Code is publicly available at https://github.com/embed2scale/LEPA. The paper specifies the datasets (ImageNet-1k, HLS) and the base architecture (ViT-base). Preprocessing for HLS is described (temporal sequences, cloud filtering).

📊 Experiments & Results

Evaluation Setup

Evaluation of embedding quality via semantic segmentation benchmarks and equivariance via rank-based metrics.

Benchmarks:

PANGAEA (Semantic Segmentation (Multipurpose EO benchmark))
ImageNet-1k (Image Classification (used for pretraining/baseline))

Metrics:

Mean Reciprocal Rank (MRR)
Semantic Segmentation Score (Normalized)
Statistical methodology: Not explicitly reported in the paper

Key Results

Benchmark	Metric	Baseline	This Paper	Δ
Equivariance Test (HLS)	MRR	0.19	0.68	+0.49
Equivariance Test (HLS)	MRR	0.19	0.80	+0.61
Equivariance Test (ImageNet)	MRR	0.12	0.67	+0.55

Experiment Figures

Visual reconstruction of rotated and downsampled patch embeddings.

Comparison of embedding augmentations: Image Space vs. LEPA Predictor vs.

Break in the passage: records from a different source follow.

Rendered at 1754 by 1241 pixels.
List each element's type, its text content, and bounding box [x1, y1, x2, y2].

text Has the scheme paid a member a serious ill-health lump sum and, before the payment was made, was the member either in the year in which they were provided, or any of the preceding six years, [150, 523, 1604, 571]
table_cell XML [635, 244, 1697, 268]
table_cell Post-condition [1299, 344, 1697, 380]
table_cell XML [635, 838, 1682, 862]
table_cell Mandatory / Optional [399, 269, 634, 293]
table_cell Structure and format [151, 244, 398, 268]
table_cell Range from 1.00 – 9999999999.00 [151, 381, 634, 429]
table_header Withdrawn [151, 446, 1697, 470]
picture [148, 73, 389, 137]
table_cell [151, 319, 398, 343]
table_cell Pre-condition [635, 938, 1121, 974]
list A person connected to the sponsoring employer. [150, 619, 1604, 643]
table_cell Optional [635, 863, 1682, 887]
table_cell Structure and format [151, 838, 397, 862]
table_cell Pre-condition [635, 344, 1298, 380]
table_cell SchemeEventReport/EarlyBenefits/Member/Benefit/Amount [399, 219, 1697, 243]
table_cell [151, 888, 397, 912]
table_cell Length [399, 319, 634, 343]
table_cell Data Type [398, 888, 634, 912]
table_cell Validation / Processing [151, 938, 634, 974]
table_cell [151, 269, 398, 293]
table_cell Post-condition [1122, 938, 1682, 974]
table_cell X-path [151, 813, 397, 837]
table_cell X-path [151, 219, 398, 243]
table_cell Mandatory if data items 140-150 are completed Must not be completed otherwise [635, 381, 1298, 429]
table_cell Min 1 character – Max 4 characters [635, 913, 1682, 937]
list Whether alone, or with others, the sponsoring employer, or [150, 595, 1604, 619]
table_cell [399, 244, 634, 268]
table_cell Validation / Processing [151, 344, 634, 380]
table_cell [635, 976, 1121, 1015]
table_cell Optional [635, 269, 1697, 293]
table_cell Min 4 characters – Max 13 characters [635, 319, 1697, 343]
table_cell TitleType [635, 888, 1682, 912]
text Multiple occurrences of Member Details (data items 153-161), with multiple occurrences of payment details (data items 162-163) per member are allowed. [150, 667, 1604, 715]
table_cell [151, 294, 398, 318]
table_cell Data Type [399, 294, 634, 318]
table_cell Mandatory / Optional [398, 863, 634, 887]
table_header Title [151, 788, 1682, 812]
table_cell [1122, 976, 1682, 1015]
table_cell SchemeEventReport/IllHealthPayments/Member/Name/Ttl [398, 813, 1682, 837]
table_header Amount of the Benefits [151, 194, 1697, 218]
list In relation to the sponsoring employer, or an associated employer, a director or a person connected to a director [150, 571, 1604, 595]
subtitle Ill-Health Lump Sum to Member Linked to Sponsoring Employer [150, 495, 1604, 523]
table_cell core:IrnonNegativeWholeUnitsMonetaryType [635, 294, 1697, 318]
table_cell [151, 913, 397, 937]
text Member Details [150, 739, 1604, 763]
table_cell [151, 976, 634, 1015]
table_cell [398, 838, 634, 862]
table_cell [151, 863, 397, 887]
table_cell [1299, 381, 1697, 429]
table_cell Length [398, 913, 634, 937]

Nearest Neighbor.

Main Takeaways

Standard interpolation (bilinear/nearest neighbor) is unsuitable for patch embeddings, yielding MRR scores < 0.2.
Conditioning a predictor on geometric transformations (LEPA) allows for accurate embedding adjustment without re-encoding, raising MRR to > 0.8.
ImageNet-pretrained I-JEPA models perform surprisingly well on EO tasks, outperforming HLS-trained models on specific datasets like MADOS.
A CLS-token improves equivariance for ImageNet models but can decrease it for HLS models, likely due to the distributed nature of geospatial semantic information.

📚 Prerequisite Knowledge

Prerequisites

ViT (Vision Transformer) architecture and patch embeddings
MAE (Masked Autoencoder) concepts
Self-supervised learning
Geometric transformations (affine transforms)

Key Terms

JEPA: Joint-Embedding Predictive Architecture—a self-supervised framework where a predictor tries to predict the embeddings of masked regions based on context embeddings.

I-JEPA: Image-based JEPA—a specific JEPA variant operating on image patches.

Equivariance: A property where transforming an input image (e.g., rotating it) results in a corresponding predictable transformation in the embedding space.

MRR: Mean Reciprocal Rank—a metric used here to evaluate equivariance by ranking the correct geometric transformation among a set of augmented embeddings based on cosine similarity.

Patch Embeddings: Vector representations of small, fixed-size square regions of an image (patches), produced by Vision Transformers.

HLS: Harmonized Landsat-Sentinel—a dataset combining imagery from Landsat and Sentinel satellites, commonly used for Earth observation.

Prithvi-EO-2.0: A specific foundational model for Earth observation data based on the MAE architecture.

CLS token: Classification token—a special token prepended to the input sequence in Transformers to aggregate global image information.